■ **Exercise requirements**: The expected output is every entry, repeated word for word.

Collected data
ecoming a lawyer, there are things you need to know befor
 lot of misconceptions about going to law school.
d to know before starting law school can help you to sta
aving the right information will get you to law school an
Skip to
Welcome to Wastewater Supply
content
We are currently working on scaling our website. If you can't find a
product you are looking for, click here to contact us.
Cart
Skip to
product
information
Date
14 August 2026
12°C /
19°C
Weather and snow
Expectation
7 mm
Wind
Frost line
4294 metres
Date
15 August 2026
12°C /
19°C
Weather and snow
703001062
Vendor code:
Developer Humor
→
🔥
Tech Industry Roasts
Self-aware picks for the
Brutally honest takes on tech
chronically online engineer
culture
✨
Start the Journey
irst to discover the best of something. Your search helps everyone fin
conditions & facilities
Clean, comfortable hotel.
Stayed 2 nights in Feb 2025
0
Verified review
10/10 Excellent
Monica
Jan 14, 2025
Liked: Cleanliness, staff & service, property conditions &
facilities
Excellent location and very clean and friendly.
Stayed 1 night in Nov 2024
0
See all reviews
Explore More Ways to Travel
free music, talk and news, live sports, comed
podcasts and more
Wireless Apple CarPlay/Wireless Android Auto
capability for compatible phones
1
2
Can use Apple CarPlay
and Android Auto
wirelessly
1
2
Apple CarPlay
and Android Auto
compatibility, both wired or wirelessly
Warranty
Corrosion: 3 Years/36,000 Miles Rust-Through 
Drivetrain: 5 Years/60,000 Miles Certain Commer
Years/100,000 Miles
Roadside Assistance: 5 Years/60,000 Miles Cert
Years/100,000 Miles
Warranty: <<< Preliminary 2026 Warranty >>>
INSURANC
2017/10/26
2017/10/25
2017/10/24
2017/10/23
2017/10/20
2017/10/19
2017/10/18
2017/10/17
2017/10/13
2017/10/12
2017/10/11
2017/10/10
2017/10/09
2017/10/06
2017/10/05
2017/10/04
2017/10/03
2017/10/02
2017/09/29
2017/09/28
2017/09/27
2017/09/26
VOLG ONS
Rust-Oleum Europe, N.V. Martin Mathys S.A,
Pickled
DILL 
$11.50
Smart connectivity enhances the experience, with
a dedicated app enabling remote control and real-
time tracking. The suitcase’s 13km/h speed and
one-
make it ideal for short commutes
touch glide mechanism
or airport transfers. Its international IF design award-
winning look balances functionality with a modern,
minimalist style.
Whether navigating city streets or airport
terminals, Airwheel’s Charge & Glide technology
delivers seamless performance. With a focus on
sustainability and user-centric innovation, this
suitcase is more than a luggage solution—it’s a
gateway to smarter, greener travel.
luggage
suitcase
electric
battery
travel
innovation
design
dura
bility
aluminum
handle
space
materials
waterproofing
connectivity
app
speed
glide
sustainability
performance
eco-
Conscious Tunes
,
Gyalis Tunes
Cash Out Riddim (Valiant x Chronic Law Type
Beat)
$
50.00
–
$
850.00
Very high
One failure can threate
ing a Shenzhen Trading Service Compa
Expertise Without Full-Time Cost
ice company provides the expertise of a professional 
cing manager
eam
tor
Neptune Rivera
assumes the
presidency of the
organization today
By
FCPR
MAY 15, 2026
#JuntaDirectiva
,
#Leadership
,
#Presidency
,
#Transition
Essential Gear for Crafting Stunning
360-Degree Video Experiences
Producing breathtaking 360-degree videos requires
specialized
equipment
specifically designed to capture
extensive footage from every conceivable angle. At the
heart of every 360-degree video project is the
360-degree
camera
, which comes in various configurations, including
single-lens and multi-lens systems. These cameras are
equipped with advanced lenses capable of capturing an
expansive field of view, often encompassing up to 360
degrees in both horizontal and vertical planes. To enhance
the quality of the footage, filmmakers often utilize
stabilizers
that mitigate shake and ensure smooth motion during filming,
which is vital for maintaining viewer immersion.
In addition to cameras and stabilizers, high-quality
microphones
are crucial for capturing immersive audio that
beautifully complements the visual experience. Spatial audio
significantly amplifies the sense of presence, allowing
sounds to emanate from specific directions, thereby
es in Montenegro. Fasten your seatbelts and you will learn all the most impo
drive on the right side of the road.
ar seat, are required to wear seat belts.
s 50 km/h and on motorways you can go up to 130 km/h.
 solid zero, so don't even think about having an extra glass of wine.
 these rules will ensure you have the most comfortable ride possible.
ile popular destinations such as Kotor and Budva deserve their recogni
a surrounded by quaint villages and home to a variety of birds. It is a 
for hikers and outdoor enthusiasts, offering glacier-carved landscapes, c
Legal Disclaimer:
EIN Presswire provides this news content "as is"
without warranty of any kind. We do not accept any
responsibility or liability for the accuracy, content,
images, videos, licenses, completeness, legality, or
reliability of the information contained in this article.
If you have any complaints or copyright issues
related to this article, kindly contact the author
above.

■ **Task output**:
ecoming a lawyer, there are things you need to know befor
 lot of misconceptions about going to law school.
d to know before starting law school can help you to sta
aving the right information will get you to law school an
Skip to
Welcome to Wastewater Supply
content
We are currently working on scaling our website. If you can't find a
product you are looking for, click here to contact us.
Cart
Skip to
product
information
Date
14 August 2026
12°C /
19°C
Weather and snow
Expectation
7 mm
Wind
Frost line
4294 metres
Date
15 August 2026
12°C /
19°C
Weather and snow
703001062
Vendor code:
Developer Humor
→
🔥
Tech Industry Roasts
Self-aware picks for the
Brutally honest takes on tech
chronically online engineer
culture
✨
Start the Journey
irst to discover the best of something. Your search helps everyone fin
conditions & facilities
Clean, comfortable hotel.
Stayed 2 nights in Feb 2025
0
Verified review
10/10 Excellent
Monica
Jan 14, 2025
Liked: Cleanliness, staff & service, property conditions &
facilities
Excellent location and very clean and friendly.
Stayed 1 night in Nov 2024
0
See all reviews
Explore More Ways to Travel
free music, talk and news, live sports, comed
podcasts and more
Wireless Apple CarPlay/Wireless Android Auto
capability for compatible phones
1
2
Can use Apple CarPlay
and Android Auto
wirelessly
1
2
Apple CarPlay
and Android Auto
compatibility, both wired or wirelessly
Warranty
Corrosion: 3 Years/36,000 Miles Rust-Through 
Drivetrain: 5 Years/60,000 Miles Certain Commer
Years/100,000 Miles
Roadside Assistance: 5 Years/60,000 Miles Cert
Years/100,000 Miles
Warranty: <<< Preliminary 2026 Warranty >>>
INSURANC
2017/10/26
2017/10/25
2017/10/24
2017/10/23
2017/10/20
2017/10/19
2017/10/18
2017/10/17
2017/10/13
2017/10/12
2017/10/11
2017/10/10
2017/10/09
2017/10/06
2017/10/05
2017/10/04
2017/10/03
2017/10/02
2017/09/29
2017/09/28
2017/09/27
2017/09/26
VOLG ONS
Rust-Oleum Europe, N.V. Martin Mathys S.A,
Pickled
DILL 
$11.50
Smart connectivity enhances the experience, with
a dedicated app enabling remote control and real-
time tracking. The suitcase’s 13km/h speed and
one-
make it ideal for short commutes
touch glide mechanism
or airport transfers. Its international IF design award-
winning look balances functionality with a modern,
minimalist style.
Whether navigating city streets or airport
terminals, Airwheel’s Charge & Glide technology
delivers seamless performance. With a focus on
sustainability and user-centric innovation, this
suitcase is more than a luggage solution—it’s a
gateway to smarter, greener travel.
luggage
suitcase
electric
battery
travel
innovation
design
dura
bility
aluminum
handle
space
materials
waterproofing
connectivity
app
speed
glide
sustainability
performance
eco-
Conscious Tunes
,
Gyalis Tunes
Cash Out Riddim (Valiant x Chronic Law Type
Beat)
$
50.00
–
$
850.00
Very high
One failure can threate
ing a Shenzhen Trading Service Compa
Expertise Without Full-Time Cost
ice company provides the expertise of a professional 
cing manager
eam
tor
Neptune Rivera
assumes the
presidency of the
organization today
By
FCPR
MAY 15, 2026
#JuntaDirectiva
,
#Leadership
,
#Presidency
,
#Transition
Essential Gear for Crafting Stunning
360-Degree Video Experiences
Producing breathtaking 360-degree videos requires
specialized
equipment
specifically designed to capture
extensive footage from every conceivable angle. At the
heart of every 360-degree video project is the
360-degree
camera
, which comes in various configurations, including
single-lens and multi-lens systems. These cameras are
equipped with advanced lenses capable of capturing an
expansive field of view, often encompassing up to 360
degrees in both horizontal and vertical planes. To enhance
the quality of the footage, filmmakers often utilize
stabilizers
that mitigate shake and ensure smooth motion during filming,
which is vital for maintaining viewer immersion.
In addition to cameras and stabilizers, high-quality
microphones
are crucial for capturing immersive audio that
beautifully complements the visual experience. Spatial audio
significantly amplifies the sense of presence, allowing
sounds to emanate from specific directions, thereby
es in Montenegro. Fasten your seatbelts and you will learn all the most impo
drive on the right side of the road.
ar seat, are required to wear seat belts.
s 50 km/h and on motorways you can go up to 130 km/h.
 solid zero, so don't even think about having an extra glass of wine.
 these rules will ensure you have the most comfortable ride possible.
ile popular destinations such as Kotor and Budva deserve their recogni
a surrounded by quaint villages and home to a variety of birds. It is a 
for hikers and outdoor enthusiasts, offering glacier-carved landscapes, c
Legal Disclaimer:
EIN Presswire provides this news content "as is"
without warranty of any kind. We do not accept any
responsibility or liability for the accuracy, content,
images, videos, licenses, completeness, legality, or
reliability of the information contained in this article.
If you have any complaints or copyright issues
related to this article, kindly contact the author
above.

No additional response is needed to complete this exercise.